Restate word for word the lines of the data below, from the first through the one that has "(604, 179) none -> [265,204,303,215] fused".

[Opening Input data section]

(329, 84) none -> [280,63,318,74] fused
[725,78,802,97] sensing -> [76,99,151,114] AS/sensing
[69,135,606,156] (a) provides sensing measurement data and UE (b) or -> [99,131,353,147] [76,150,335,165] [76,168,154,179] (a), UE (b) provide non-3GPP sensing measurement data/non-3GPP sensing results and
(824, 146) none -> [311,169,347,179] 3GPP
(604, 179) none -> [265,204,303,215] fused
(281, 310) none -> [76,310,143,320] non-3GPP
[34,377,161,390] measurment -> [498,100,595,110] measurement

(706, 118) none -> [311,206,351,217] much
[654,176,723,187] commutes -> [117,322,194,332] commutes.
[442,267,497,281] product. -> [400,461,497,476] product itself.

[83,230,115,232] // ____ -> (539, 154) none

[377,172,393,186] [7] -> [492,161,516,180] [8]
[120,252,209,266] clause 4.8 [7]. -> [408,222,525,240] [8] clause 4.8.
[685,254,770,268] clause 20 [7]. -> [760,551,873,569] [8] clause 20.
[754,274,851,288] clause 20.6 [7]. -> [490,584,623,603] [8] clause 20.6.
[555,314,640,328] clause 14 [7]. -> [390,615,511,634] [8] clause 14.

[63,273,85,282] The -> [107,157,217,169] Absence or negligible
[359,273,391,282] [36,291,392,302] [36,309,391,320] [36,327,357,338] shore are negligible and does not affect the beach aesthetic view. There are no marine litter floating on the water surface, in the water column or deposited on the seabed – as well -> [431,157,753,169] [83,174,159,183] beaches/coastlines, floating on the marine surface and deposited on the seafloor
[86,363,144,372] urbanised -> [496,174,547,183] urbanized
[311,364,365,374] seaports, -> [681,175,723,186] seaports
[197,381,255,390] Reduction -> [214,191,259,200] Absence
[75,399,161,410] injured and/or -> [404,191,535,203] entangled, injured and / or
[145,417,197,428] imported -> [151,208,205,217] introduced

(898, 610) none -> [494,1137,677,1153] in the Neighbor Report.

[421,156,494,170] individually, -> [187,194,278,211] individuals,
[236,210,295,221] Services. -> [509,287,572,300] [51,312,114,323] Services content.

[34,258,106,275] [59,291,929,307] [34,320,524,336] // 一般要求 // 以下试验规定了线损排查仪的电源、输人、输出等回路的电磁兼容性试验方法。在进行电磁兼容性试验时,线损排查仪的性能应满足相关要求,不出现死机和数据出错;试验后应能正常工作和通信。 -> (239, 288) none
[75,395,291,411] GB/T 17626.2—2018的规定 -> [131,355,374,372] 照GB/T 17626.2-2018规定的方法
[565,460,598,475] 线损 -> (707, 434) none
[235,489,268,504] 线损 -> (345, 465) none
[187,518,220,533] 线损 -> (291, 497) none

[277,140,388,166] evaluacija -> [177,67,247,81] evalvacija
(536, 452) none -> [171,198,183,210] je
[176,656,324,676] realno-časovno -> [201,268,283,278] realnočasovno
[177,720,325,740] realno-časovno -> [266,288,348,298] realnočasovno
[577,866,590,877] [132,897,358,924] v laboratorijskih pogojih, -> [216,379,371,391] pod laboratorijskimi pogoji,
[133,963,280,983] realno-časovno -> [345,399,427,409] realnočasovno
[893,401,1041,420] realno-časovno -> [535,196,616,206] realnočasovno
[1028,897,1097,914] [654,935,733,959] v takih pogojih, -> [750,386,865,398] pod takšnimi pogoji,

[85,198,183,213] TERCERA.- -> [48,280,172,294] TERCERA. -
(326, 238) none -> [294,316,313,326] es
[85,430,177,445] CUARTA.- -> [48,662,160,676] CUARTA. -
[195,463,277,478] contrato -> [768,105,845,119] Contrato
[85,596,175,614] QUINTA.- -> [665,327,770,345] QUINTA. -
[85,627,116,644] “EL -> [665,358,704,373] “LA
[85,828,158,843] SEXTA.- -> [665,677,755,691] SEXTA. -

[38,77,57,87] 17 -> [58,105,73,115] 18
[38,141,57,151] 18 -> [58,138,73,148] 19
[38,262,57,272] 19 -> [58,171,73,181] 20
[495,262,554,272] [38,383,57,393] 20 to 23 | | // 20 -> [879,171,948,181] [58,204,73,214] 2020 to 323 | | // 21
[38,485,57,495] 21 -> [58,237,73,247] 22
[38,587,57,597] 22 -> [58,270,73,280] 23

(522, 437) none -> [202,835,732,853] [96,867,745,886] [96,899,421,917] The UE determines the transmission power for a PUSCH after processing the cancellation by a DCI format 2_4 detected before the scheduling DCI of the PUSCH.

[Closing Input data section]

● **Answer box**
(329, 84) none -> [280,63,318,74] fused
[725,78,802,97] sensing -> [76,99,151,114] AS/sensing
[69,135,606,156] (a) provides sensing measurement data and UE (b) or -> [99,131,353,147] [76,150,335,165] [76,168,154,179] (a), UE (b) provide non-3GPP sensing measurement data/non-3GPP sensing results and
(824, 146) none -> [311,169,347,179] 3GPP
(604, 179) none -> [265,204,303,215] fused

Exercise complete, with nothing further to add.